Said Parnelli: “I told him that, but he’s a businessman. He said, ‘Maybe Gurney’ll pay me more.’ ”
More seriously, they will be talking about P.J.'s plan for the ARS race, one of a series of 12 races for identical open-wheel cars that parallel the CART Indy-car circuit as supporting events.
“I think I’m aiming toward Indy cars,” Jones said. “That’s been my goal since I was a little kid.”
In those days, when his retired father was running Indy-car teams, racing was already P.J.'s world.
“A.J. Foyt, Al Unser, Mario (Andretti)--I grew up around them, with their sons around,” P.J. said
But when P.J. and Parnelli’s younger son Page, now 16, were ready to start racing Go Karts, their parents struck a deal with them.
“I had to go to college,” P.J. said. “It’s always been a deal that as long as I’m in school they’ll continue to help me. They want me to go to school as long as I can.”
Parnelli, a high school dropout, said: “Both my sons, I’ve cut their racing off once each and told ‘em they couldn’t race until they got their grades up. That’s worked well, and for that I’ve been rewarded with a couple of boys that haven’t been in any kind of trouble (and) have a great interest in a direction to go.”
P.J. grew up as a Go Kart hotshot, then broke into the local big-time at Ascot Park where Parnelli once raced. The year before P.J. graduated from Miraleste High School in ’87, he was already the USAC West Coast Midget circuit’s rookie of the year.
He now attends El Camino College in Torrance and is taking classes in business, small business management and marketing--lessons his father learned from his late mentor, J.C. Agajanian, and longtime business partner Vel Miletich.
“It gets harder and harder to make classes every day, with all the things you have to do along with racing, especially when I’m traveling back East,” P.J. said. “But I feel I’m learning something just being there when I can.”
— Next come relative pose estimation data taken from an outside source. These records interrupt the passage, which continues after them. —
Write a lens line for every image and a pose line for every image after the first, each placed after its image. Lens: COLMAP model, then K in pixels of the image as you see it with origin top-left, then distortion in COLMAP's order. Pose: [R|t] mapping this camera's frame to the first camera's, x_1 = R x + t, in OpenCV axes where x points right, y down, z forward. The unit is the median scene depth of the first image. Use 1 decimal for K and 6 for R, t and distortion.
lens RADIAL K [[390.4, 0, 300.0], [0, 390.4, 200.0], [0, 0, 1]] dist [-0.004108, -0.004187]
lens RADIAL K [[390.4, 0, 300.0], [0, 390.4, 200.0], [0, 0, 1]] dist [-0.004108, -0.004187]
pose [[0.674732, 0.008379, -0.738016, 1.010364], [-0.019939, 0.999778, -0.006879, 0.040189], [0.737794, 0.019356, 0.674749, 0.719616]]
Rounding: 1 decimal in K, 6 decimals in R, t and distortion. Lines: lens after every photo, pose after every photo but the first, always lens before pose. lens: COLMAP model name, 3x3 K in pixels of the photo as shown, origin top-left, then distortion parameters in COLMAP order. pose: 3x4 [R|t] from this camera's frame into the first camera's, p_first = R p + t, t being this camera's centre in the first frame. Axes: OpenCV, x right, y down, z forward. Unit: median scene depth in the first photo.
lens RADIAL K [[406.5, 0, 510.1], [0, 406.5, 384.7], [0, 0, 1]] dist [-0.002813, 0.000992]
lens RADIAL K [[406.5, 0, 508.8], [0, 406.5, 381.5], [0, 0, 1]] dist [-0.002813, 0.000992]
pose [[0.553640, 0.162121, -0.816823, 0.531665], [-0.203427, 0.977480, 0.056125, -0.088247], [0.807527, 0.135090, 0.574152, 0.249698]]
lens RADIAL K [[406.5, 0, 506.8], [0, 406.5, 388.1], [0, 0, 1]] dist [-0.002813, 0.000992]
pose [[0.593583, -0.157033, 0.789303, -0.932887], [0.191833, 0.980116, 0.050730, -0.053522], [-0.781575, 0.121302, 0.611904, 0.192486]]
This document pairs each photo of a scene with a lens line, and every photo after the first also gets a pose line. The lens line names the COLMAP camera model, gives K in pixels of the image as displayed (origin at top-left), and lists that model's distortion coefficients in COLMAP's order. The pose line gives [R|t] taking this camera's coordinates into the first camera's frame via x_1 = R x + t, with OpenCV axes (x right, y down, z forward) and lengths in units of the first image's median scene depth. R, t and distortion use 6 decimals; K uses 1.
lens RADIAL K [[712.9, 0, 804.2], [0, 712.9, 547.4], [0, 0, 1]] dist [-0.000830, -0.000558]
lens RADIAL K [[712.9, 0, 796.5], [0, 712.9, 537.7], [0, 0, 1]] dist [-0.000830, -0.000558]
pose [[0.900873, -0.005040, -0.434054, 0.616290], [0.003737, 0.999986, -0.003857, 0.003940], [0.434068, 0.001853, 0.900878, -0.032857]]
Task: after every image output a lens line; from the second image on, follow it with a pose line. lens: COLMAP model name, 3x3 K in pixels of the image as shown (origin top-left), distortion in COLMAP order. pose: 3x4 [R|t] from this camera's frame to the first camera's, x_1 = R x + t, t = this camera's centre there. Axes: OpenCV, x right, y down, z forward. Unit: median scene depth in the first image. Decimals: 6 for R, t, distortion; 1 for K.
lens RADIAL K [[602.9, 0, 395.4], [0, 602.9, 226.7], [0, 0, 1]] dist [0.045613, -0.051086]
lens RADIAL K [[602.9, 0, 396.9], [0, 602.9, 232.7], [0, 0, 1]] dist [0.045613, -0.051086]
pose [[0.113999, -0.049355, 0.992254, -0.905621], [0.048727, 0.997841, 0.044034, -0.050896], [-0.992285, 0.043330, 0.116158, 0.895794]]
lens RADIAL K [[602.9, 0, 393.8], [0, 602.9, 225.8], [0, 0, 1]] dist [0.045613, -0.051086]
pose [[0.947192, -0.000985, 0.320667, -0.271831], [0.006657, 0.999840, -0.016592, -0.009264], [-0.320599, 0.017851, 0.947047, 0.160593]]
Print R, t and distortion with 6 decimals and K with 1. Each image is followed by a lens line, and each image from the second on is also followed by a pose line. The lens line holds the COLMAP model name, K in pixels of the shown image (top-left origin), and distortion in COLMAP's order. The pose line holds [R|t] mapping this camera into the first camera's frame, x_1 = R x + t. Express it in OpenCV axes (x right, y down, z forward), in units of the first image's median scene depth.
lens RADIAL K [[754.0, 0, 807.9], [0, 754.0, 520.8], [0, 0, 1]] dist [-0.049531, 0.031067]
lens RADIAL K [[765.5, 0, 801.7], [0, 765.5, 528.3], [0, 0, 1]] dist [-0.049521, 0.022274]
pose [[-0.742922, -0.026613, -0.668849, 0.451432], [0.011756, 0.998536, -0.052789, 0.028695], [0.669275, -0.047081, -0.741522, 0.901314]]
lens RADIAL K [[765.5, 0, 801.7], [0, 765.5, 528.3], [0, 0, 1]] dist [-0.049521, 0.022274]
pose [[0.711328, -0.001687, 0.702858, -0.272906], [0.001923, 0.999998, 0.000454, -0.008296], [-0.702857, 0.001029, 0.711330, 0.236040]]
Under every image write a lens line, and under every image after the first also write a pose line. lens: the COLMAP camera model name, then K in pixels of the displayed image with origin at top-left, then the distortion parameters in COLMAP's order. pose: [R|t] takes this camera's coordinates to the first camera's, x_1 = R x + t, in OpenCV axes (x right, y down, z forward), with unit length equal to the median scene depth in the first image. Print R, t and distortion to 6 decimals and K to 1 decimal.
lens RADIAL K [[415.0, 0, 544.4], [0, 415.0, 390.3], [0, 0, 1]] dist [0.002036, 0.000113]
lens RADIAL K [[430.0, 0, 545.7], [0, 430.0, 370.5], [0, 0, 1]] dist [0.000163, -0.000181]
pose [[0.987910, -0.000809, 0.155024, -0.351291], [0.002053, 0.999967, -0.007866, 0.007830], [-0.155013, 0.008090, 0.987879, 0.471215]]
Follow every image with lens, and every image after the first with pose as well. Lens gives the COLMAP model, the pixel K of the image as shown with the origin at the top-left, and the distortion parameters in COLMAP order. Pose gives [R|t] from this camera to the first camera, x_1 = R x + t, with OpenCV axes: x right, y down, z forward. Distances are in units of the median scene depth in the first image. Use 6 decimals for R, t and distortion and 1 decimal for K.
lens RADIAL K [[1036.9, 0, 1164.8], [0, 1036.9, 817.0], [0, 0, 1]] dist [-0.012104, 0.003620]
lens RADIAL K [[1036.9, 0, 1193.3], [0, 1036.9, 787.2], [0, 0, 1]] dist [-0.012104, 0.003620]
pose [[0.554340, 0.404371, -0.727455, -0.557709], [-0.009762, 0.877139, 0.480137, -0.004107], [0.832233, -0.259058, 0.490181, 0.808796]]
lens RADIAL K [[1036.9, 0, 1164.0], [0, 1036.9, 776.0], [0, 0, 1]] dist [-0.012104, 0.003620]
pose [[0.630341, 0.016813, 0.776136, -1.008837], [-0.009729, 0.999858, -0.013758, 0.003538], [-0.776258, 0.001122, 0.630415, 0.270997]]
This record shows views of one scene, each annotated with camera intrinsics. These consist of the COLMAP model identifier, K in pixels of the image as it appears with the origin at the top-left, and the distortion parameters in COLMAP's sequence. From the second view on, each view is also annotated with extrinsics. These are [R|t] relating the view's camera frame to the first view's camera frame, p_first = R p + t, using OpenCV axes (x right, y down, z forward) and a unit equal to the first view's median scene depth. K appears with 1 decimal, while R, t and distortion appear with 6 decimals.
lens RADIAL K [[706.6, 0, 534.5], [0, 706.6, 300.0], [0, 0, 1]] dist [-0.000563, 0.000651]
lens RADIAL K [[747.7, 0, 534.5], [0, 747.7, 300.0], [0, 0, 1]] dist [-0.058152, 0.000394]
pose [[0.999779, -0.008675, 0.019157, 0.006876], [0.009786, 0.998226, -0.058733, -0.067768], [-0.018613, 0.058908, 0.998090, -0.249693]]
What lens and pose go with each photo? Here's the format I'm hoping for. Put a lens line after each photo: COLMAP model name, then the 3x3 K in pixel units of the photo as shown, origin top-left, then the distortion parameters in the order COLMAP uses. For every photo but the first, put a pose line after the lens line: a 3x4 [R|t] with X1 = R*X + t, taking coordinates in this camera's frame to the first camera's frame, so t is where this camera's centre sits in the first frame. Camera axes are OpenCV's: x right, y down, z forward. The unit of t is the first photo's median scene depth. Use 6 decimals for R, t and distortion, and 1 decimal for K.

Parnelli would prefer his son succeed on his own.
“He tries not to help me out of his own pocket,” P.J. said. “That’s always been the basic agreement. He told me flat out when I started racing that he wasn’t gonna pay for my racing. I understand that.”
P.J.'s full name is Parnell Velko Jones, the middle name borrowed from Miletich. He’ll turn 20 on April 23.
Parnelli has said the last few years that racing was never nearly as hard on him as watching his son race. His heart was in his mouth again during last weekend’s ARS race at Phoenix when P.J. became involved in a five-car crash.
“It’s like when you’re at the control of an automobile, you feel more secure than riding with somebody,” Parnelli said. “That’s your own flesh and blood out there.
“I was up on a motor home and it happened right in front of me. I could see he wasn’t taking any jolts, so I didn’t feel too concerned--other than it might catch on fire.”
Among race drivers of his era, the smooth and skillful Parnelli was known for not crashing. Some experts felt nobody else could have handled the tricky new four-wheel drive turbine car as well as he did when he ran away with the Indy race in ’67 before a bearing failed with four laps to go, leaving him sitting by the side of the track.
It may be too early to tell whether the genes and advice have been passed on successfully to P.J.
“I’m conservative, yet I’ll hang it out,” P.J. says. “If you’re leading the race there’s no reason to hang it out. I don’t want to be rubbing the fence, for my own personal interest. I like walking. I don’t like crashing.
“When I tested at Phoenix (last week), he said, ‘Just run some laps. You don’t have to be the quickest.’ ”
Said Parnelli: “P.J.'s going through a different learning curve. Today’s racing is a lot tougher because they have all these driving schools and more types of racing. Then, you just had to be very aggressive. It’s tougher today for young guys to get a break because it’s a financial battle, but there are a lot of talented drivers out there.”
Saturday’s race will be their first race as rivals. “We’ve run together on motorcycles and snowmobiles but nothing organized,” P.J. said. “I keep thinking that I know all his tricks, so I may have a little bit of an advantage.”